The mantra of “high tides raise all boats” is easy to say, but it takes a commitment to broad publisher partnerships and willingness to proactively publish data and collaborate in order for us all to benefit. Advertisers and buying firms with substantial power should be using their leverage for unification of data sources and pertinent data. Companies like Chartable, Podsights, Podtrac, Megaphone, Art19 have all the data. Can we push them to put it all together, in the same way we pushed for IAB 2.0 compliance as an industry?

There is also an opportunity for a new player to enter the space and innovate here: By standardizing download data (already 90% of the way there with IAB 2.0), collecting unique downloads versus corresponding listens for 90%+ of the marketable podcasts, and strike strategic partnerships with firms and brands to share data back and forth and publish provocative, useful trends.
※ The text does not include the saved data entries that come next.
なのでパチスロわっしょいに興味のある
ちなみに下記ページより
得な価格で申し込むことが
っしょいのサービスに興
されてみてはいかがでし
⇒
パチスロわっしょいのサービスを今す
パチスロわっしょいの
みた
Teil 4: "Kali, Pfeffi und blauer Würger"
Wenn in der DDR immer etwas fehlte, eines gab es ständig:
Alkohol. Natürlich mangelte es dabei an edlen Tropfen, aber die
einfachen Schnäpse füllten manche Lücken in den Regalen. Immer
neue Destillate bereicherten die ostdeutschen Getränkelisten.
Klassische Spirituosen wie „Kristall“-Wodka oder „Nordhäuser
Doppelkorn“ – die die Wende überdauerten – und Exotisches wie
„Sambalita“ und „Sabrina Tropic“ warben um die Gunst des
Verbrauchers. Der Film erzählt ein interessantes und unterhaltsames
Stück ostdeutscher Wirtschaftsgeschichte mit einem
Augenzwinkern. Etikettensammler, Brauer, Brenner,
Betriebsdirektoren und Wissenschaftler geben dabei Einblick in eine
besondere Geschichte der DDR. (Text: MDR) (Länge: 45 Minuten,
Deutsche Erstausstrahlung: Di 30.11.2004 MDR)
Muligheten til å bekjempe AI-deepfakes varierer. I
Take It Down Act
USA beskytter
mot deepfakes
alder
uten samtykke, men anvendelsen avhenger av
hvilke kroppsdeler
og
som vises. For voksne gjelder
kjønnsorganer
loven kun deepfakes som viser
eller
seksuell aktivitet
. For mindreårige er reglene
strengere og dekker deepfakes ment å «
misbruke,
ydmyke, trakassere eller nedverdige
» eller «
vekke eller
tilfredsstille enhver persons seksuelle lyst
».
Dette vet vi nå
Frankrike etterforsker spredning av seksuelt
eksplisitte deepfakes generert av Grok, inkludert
This opportunity likely emerges in the vein of a SaaS interface that is intuitive, easy to use, and can provide meaningful visualization and output. The common rejection of this vision is that “there isn’t any data” or “it’s in too many disparate places.”

An entity or two with the sole focus of collecting and displaying this information could lift the handicap dragging audio advertising’s growth down, and develop substantial revenue and value as a result. Otherwise, without consistent, reliable and relatively real-time data on consumption, there will be advertisers that will minimize their investment (exposure to uncertainty) or withhold altogether.

We have to solve this problem if we want podcasting to continue to scale beyond its current and projected advertising revenue heights and go mainstream not only as a channel for listeners, but for advertisers as well.